====== Text segment ======

Iron concentrations should not exceed 0.1-0.3mg/L [8] in drinkable water. If exceeded, it may cause gastrointestinal problems, heart diseases and sometimes cancer. Seawater should normally contain less than 1.5 to 2 mg/L [8] of iron. The results for iron (Table 3) are all under the abnormal range with the exception of Port Nayya (sample 4), water next to Zulal water & electricity industry (sample 3) and the beginning of the Corniche of Ajman (sample 9) which are a little bit higher than the others. The reason why iron was slightly higher in Port Nayya could be due to the commercial shipping of goods and the activity may lead to iron corrosion in water. Since sample 3 was collected next to an industry in Sharjah, it was anticipated that the iron level would be slightly higher than the others. Lastly, sample 9 wasn't expected to have a level of iron as high as sample 3 and 4. But since it was an entertainment area linked to Jet Ski activity, the saltwater could have caused the jet skis to corrode which could be the justification for this cause. 

The pH range of the seawater should be 7.5 to 8.5 [9, 10]. The pH of all the water samples (Table 3) is between 5 and 6 which is slightly acidic. However, beaches 1 and 2 have a slightly more acidic pH than the other beaches. In general, low pH levels are caused by dissolved carbon dioxide and acid generated salts [4].  This can be potentially harmful to the marine life, particularly those that are adapted to live in water of neutral pH.

The normal range of salinity is about 33 to 37 ppt [11, 12]. The data collected (Table 3) respects the range of salinity except for the fishing boat area at Al Muntazah and the beginning of Corniche of Ajman with lower results of 23 and 29 ppt. This means that the sum of solid materials in the water is lower than the normal range. Low salinity may slowly kill corals and other marine creatures present in the water which are sensitive to salinity concentration changes [5]. This may be a point to consider in a long term aspect.

The total dissolved solids' normal seawater range should be 30,000-40,000 ppm [13]. All the beaches have an extremely high range of TDS as they all exceed 40,000 ppm (Table 3). These high concentrations of dissolved solids show that the human activity is dominant in the UAE (construction sites, chemical industries…). It also implies a hazard for marine life. We have noticed that the pH, salinity and the TDS ranges in most samples have shown compatible values with the exception of sample 8 which had revealed a higher pH value. This may be due to higher values of alkaline earth metals (Ca²⁺ and Mg²⁺) that were not studied in this report. The values of specific conductance [10] amongst different water samples have shown variations that can be due to the fact that some ions may exist in two different forms as either free or complex.

Seawater contains about 2700 mg/L of Sulfate [14]. Most of the beaches (Table 4) are around that range with the exception of Kanat Al Qasha in Sharjah, Port Nayya in Sharjah and the fishing boat area at Al Muntazah in Ajman. The concentration of Sulfate in seawater depends upon the discharge from the soil and the rocks present as well as the leakage of sewers, precipitation and other [8]. The concentration in Kanat Al Qasha and Port Nayya are slightly higher with a concentration of 3000 mg/L whereas the boat area in Al Muntazah is low with a concentration of 2000 mg/L. Higher concentrations of Sulfate may indicate higher levels of pollution from leakage of toxic substances or simply high rates of discharge from the soil and the rocks [4].

====== Material provided ======

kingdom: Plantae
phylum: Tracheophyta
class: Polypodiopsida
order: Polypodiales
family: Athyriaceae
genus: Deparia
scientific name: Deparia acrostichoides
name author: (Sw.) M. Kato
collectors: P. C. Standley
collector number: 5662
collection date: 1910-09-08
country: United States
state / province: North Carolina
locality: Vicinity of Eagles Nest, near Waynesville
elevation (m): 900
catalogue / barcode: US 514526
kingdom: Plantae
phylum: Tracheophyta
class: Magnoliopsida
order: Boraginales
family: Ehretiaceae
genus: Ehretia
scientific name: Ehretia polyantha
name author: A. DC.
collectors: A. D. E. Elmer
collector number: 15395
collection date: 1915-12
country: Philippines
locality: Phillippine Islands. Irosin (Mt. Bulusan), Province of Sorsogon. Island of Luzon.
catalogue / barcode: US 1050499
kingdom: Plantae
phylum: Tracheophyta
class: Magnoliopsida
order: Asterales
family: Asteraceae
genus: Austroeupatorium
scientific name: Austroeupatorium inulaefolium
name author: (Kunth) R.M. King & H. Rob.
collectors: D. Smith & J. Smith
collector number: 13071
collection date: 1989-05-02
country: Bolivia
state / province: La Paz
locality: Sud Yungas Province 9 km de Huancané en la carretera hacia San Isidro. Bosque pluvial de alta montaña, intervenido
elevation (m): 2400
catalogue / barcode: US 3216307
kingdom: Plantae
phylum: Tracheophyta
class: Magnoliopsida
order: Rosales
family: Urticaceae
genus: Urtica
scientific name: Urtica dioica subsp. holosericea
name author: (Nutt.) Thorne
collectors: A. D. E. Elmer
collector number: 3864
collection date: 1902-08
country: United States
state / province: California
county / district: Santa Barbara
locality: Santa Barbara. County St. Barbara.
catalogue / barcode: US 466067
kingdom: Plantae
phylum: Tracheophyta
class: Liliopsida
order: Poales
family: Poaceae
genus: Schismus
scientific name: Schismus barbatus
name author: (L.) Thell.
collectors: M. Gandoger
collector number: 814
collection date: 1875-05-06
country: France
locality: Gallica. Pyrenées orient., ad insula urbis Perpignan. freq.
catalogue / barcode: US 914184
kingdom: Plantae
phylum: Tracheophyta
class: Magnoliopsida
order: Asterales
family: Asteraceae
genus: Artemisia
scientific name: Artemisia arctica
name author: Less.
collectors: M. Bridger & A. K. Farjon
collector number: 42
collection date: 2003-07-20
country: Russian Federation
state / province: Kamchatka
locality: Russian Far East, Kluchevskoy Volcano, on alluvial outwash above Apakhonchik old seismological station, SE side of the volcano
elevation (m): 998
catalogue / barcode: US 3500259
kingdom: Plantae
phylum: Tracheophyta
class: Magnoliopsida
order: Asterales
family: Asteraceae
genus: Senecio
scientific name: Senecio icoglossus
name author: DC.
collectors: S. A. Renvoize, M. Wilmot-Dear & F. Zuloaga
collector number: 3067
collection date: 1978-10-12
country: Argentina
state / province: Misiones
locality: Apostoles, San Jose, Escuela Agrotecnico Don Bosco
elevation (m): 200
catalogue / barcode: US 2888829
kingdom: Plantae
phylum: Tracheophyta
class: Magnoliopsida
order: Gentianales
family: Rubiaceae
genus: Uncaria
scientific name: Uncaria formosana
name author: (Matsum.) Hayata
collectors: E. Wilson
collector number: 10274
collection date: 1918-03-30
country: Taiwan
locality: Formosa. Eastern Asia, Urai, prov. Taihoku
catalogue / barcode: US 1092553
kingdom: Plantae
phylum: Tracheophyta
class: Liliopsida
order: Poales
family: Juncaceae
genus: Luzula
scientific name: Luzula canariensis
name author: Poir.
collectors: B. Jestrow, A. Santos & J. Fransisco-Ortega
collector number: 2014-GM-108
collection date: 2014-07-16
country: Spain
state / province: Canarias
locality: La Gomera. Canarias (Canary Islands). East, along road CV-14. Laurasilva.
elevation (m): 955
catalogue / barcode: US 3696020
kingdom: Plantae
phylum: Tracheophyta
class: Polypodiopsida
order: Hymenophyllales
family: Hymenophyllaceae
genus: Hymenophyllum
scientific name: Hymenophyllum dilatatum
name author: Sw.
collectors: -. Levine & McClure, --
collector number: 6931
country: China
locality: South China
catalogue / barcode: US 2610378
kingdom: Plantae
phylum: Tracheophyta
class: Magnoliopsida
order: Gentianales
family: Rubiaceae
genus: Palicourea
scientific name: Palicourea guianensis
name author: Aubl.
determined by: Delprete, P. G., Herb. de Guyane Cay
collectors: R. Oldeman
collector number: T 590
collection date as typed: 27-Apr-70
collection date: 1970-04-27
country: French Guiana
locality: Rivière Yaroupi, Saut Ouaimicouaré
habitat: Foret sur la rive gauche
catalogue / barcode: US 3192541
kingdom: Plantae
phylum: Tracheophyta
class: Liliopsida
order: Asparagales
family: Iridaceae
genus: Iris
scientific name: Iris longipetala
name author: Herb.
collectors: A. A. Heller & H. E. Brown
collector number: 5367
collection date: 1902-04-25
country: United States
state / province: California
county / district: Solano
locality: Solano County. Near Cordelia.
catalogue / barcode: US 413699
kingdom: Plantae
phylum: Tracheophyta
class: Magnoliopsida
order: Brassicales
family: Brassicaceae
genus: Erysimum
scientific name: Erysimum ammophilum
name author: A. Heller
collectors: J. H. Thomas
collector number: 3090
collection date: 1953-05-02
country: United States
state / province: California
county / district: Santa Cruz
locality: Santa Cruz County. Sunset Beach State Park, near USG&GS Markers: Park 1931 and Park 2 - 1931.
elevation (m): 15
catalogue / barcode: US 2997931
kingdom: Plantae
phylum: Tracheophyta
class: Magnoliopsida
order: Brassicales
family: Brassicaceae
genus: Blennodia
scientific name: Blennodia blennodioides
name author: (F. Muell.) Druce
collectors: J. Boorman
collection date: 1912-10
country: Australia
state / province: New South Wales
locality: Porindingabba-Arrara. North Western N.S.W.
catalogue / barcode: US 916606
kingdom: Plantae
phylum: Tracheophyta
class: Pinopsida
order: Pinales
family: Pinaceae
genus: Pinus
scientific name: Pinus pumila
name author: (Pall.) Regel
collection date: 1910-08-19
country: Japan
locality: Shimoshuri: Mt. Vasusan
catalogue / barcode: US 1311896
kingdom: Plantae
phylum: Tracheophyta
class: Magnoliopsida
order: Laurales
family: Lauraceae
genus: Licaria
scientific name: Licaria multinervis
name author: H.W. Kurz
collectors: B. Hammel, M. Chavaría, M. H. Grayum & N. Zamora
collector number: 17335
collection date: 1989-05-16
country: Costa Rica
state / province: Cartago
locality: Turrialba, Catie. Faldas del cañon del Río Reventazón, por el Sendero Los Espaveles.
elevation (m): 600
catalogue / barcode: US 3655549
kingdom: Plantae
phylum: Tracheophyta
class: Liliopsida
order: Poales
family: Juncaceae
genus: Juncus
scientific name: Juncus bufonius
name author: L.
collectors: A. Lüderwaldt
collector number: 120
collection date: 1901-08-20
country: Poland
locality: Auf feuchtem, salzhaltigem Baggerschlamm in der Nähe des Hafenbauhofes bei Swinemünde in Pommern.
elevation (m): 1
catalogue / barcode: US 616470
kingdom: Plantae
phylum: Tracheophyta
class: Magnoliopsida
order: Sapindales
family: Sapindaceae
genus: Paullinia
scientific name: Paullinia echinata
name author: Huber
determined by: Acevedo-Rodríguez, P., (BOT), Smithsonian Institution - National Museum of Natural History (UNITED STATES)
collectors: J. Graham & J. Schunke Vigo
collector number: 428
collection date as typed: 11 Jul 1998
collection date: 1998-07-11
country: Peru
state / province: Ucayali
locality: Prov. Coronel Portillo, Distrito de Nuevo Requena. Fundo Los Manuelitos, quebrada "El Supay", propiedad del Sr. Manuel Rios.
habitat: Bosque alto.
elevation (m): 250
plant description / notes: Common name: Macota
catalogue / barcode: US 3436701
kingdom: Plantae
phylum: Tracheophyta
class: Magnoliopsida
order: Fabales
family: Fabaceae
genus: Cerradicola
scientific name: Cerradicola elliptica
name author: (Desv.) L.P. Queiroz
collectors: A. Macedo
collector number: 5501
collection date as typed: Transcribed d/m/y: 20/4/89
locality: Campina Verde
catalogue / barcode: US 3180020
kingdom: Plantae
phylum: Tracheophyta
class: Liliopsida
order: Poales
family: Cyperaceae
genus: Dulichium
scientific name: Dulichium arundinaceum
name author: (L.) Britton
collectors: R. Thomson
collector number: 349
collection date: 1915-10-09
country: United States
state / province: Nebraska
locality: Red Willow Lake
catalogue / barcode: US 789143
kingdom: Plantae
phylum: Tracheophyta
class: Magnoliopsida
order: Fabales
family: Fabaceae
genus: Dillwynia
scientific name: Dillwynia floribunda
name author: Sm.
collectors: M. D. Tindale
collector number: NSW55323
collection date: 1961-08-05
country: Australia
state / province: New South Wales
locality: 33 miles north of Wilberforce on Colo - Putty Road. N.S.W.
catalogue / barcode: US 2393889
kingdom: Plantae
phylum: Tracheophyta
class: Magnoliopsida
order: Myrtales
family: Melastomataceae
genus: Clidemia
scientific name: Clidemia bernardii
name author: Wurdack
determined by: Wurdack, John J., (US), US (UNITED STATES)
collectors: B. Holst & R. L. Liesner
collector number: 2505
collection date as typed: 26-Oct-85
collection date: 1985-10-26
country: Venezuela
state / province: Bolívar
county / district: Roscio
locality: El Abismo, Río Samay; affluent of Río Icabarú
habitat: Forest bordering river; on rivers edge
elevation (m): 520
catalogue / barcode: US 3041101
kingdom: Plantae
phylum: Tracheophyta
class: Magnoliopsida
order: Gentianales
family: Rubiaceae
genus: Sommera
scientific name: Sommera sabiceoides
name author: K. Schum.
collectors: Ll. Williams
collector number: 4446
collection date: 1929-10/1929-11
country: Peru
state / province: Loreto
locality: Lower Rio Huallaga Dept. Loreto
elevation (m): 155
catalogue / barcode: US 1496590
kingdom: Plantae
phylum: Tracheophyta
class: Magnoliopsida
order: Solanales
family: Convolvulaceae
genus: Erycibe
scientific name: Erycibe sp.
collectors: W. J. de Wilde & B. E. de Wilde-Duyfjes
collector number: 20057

======

**Work request A:**
What pH range does the seawater analysis give for normal seawater?
**Work request B:**
Echo the seawater analysis from "Seawater contains about" up to and including "the rocks [4].".
None of the lines matter here.

**Response A:**
7.5 to 8.5

**Response B:**
Seawater contains about 2700 mg/L of Sulfate [14]. Most of the beaches (Table 4) are around that range with the exception of Kanat Al Qasha in Sharjah, Port Nayya in Sharjah and the fishing boat area at Al Muntazah in Ajman. The concentration of Sulfate in seawater depends upon the discharge from the soil and the rocks present as well as the leakage of sewers, precipitation and other [8]. The concentration in Kanat Al Qasha and Port Nayya are slightly higher with a concentration of 3000 mg/L whereas the boat area in Al Muntazah is low with a concentration of 2000 mg/L. Higher concentrations of Sulfate may indicate higher levels of pollution from leakage of toxic substances or simply high rates of discharge from the soil and the rocks [4].